As digital systems become embedded across social care, Sam Hussain, CEO and Co-Founder, of Log my Care, asks: are concerns about data quality really a technology issue — or a reflection of culture, trust and everyday practice?
Digital care systems are often judged by the quality of the data they contain. When records feel thin, inconsistent or rushed, the technology itself is quickly blamed. But this framing misses the point. Data quality in care is not simply a technical problem. It is a cultural one, shaped by time pressures, trust, training and the way digital tools fit into everyday practice.
At its best, care data captures lived experience. It reflects changes in behaviour, mood, health or engagement that help teams understand how someone is really doing over time. This kind of data does not need to be exhaustive or overly detailed. Its value lies in relevance and consistency. A short, thoughtful entry that notes a shift in presentation or routine can be far more powerful than pages of generic reporting.
The reality, however, is that care teams operate under intense pressure. Documentation is often completed at the end of long shifts, squeezed in between competing priorities. When systems feel clunky or disconnected from care itself, recording becomes a task to complete rather than a contribution to shared understanding. The result is predictable: repetition, vague language and a loss of nuance. This is not a failure of commitment from frontline staff. It reflects a mismatch between how systems are designed and how care is delivered.
Another challenge lies in how we talk about data with care teams. Staff are usually shown how to complete records, but far less often shown what happens to that information next. When the connection between daily logs and real outcomes is unclear, documentation can feel abstract and transactional. In practice, those entries shape care planning, safeguarding decisions, regulatory confidence and organisational learning. Without that context, data becomes something done for compliance rather than care.
Poor or inconsistent data carries real risks. It obscures patterns, delays early intervention and creates blind spots in oversight. Decisions made on partial information can lead to reactive responses or missed opportunities to improve quality of life. Over time, organisations can develop a false sense of reassurance based on records that look complete on the surface but lack depth underneath.
Technology providers have an important role to play here. Supporting good data habits means taking responsibility for adoption, not just features. Intuitive design, thoughtful prompts and clear structure can encourage meaningful input without adding burden. There is also a need for restraint. Excessive customisation fragments data and weakens insight. Well-designed standardisation allows teams to build a shared picture and spot trends with confidence.
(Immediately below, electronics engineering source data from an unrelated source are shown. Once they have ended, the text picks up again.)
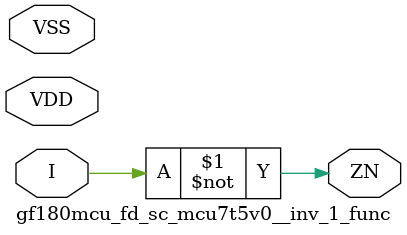
<source format=v>

module gf180mcu_fd_sc_mcu7t5v0__inv_1_func( I, ZN, VDD, VSS );
input I;
inout VDD, VSS;
output ZN;

	not MGM_BG_0( ZN, I );

endmodule

</source>
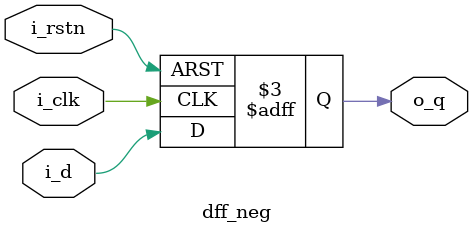
<source format=v>
module dff_neg(
	output reg		o_q,
	input			i_d,
	input			i_clk,
	input 			i_rstn
);

	always @(posedge i_clk or negedge i_rstn) begin 
		if(!i_rstn) begin
			o_q <= 1'b0;
		end else begin
			o_q <= i_d;
		end
	end
endmodule

</source>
At the same time, digital records should never be treated as a complete representation of care. Data provides a lens, not the full story. Without professional judgement, conversation and context, records can be misinterpreted or over-relied upon. The most effective use of data happens when it informs discussion rather than replacing it.
Trust underpins all of this. Accurate documentation depends on people feeling safe to record honestly. When data is primarily associated with blame, surveillance or defensive practice, quality deteriorates. A culture that values learning and reflection creates space for accuracy and nuance.
A genuinely data-informed care culture recognises documentation as part of care itself. Frontline teams understand the impact of what they record. Managers use data to ask better questions and act earlier. Technology supports insight without distorting reality.
Digital care is shaped by the data it receives, but data is shaped by the systems, culture and intent around it. Get those foundations right, and digital tools become a powerful way to understand care, not just record it.